Seminar

4.00 pm: Carlos Pastor Alcoceba



Title:​ Lattice points in symmetric bodies.

Abstract: In a lattice point problem we are interested in estimating the number of points with integer coordinates lying inside a certain subregion of $\mathbb{R}^n$ depending on a parameter, as the parameter becomes large. Usually this family of regions correspond to dilations of a single convex body. We will see that Fourier analysis (in particular Poisson's summation formula) and exponential sums play a key role in this kind of problems. Extra symmetries can often be exploited to obtain better bounds for the error term, but technical conditions might arise.
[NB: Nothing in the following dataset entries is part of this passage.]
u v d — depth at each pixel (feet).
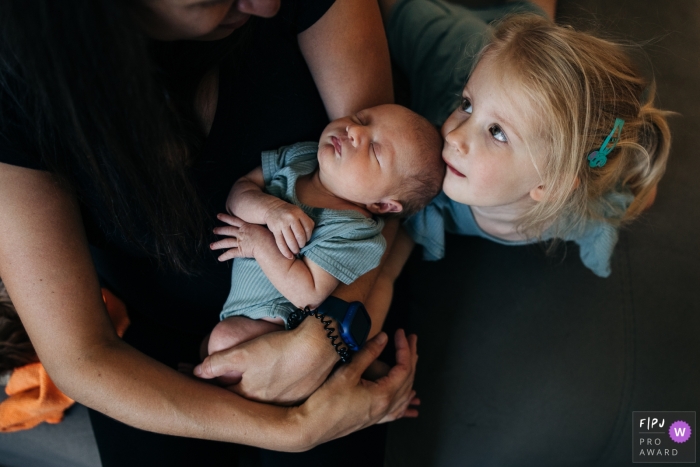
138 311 3.87
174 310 3.54
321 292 3.07
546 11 4.42
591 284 4.44
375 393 3.28
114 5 1.78
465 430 4.31
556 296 4.44
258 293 3.24
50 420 4.09
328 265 3.04
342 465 3.53
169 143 2.34
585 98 3.01
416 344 4.09
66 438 4.12
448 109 4.09
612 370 4.27
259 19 2.74
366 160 3.21
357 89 3.31
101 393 2.72
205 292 3.42
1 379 3.92
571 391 4.27
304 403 3.15
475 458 4.28
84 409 4.14
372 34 3.24
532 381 4.31
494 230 4.19
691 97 4.67
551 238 4.37
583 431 4.25
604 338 4.33
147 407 2.79
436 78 4.20
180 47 2.51
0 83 2.07
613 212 3.83
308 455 3.51
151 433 3.52
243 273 3.28
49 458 4.20
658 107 4.62
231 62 2.75
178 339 3.82
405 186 3.37
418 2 4.35
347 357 3.14
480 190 3.26
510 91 2.99
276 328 3.28
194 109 2.74
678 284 4.41
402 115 3.30
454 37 4.18
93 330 2.70
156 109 2.11
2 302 4.00
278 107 3.08
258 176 3.26
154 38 2.16
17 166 2.29
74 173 2.46
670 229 4.50
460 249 4.64
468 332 4.45
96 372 2.69
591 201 3.66
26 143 2.25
4.30pm: Vlad​imir​   Mitankin

Title: Integral points on generalised Chatelet surfaces

Abstract: For an integer a and a separable polynomial P(t) with integral coefficients we look at affine surfaces X cut out by y^2 - az^2 = P(t). Under the assumption that there is no integral Brauer-Manin obstruction and under Schinzel's hypothesis we are able to deduce that X satisfies the integral version of the Hasse principle. Furthermore, we are able to approximate in the t variable any finite collection of local points corresponding to finite primes with an integral point on X. This work is based on a classical result of Colliot-Thélène and Sansuc regarding rational points. We inject tools from algebraic number theory so that we can modify their argument in a way that works for integral points.